Inflection AI, founded by the cofounder of Google’s Deepmind, Mustafa Suleyman, launched its new “Pi” personal AI assistant to the world Tuesday. The new assistant, which features a human-sounding voice, is getting mixed reviews. Some say Pi responds too slowly, shuts down when faced with hard questions, or isn’t good at writing code. But the early detractors may be missing the point: As Suleyman explained to me, Pi is really supposed to be a social, empathetic AI friend that remembers its conversations with the users. 

Doomsayer vindication

AI alignment researcher (and prominent AI doomsayer) Eliezer Yudkowsky believes researchers are pressing ahead with new models far too quickly. In the not-so-distant future, he says, AIs will be so much smarter than humans, and they will be able to outsmart, and even exploit, humans for their own goals. Whether those goals are “aligned” with human goals and values is something of a crapshoot, and very likely outside of human control. Yudkowsky’s research on the dangers of AI has been met with calls of “alarmist” from various industry voices. 

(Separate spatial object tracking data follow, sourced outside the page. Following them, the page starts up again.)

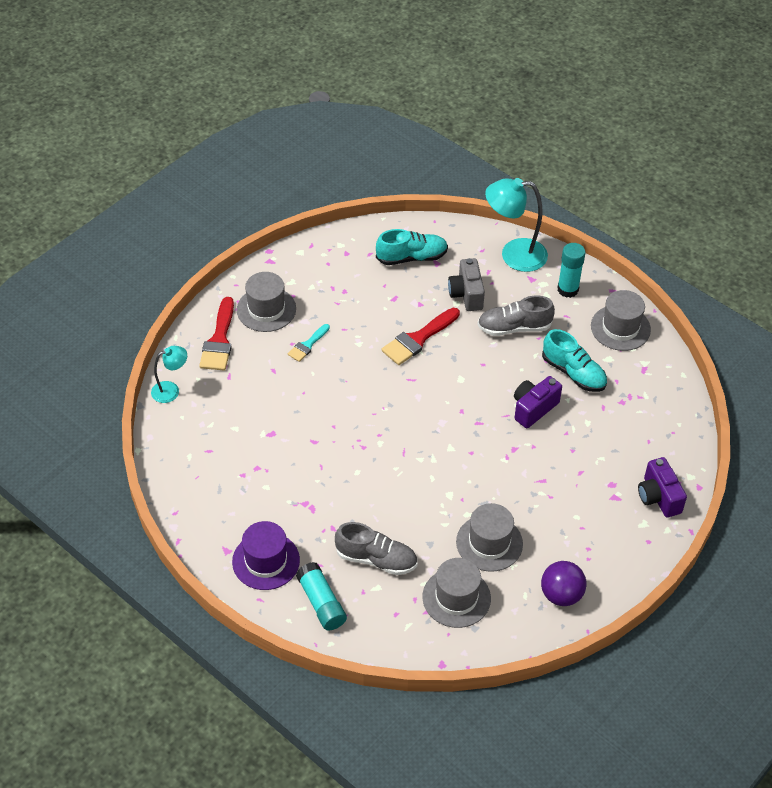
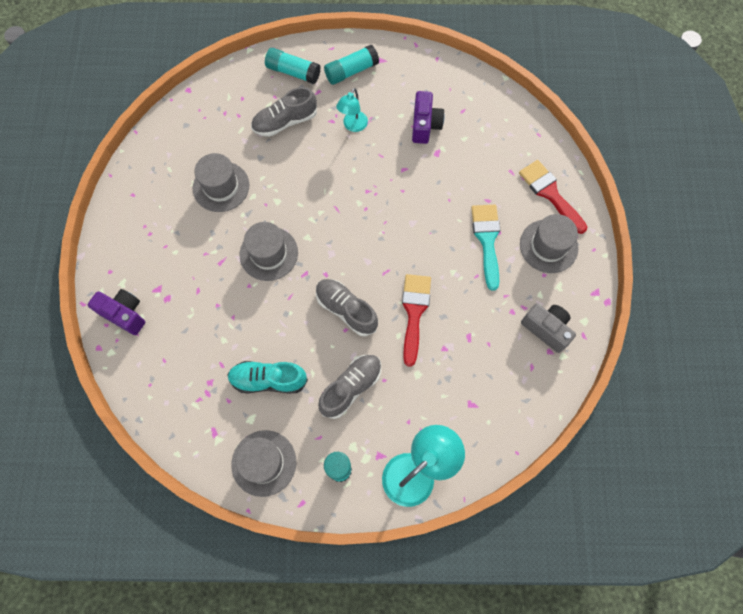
camera: 140 degrees right, 20 degrees up
(171, 390) = (535, 131): turquoise lamp -> turquoise lamp (353, 126)
(266, 561) = (351, 71): purple hat -> turquoise glue stick
(307, 345) = (487, 240): turquoise brush -> turquoise brush, size x1.70
(411, 257) = (496, 392): turquoise shoe -> none
(456, 597) = (212, 135): grey hat -> grey hat (269, 253)
(466, 294) = (417, 390): grey camera -> grey camera (546, 329)
(469, 376) = (346, 310): none -> grey shoe
(533, 408) = (274, 319): purple camera -> purple camera (425, 125)
(561, 595) = (145, 186): purple ball -> none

Here’s a memorable quote from my conversation with Yudkowsky this week: “If you’re all in the middle of a global AI arms race, people will say there’s no point in slowing down because their competitors won’t slow down. . . . But maybe an international coalition gets scared enough to shut down the entire mess, or maybe humanity wakes up that day and decides that it wants to live.” 

Yudkowsky now appears to be somewhat vindicated, however. News broke this week that one of the “godfathers” of AI, Geoffrey Hinton, has left his post at Google, in part to speak more freely about the dangers of AI. In fact, Hinton is now hitting many of the talking points Yudkowskly has been touching on for months.

“I think it’s very reasonable for people to be worrying about these issues now,” Hinton said in March, “even though it’s not going to happen in the next year or two.”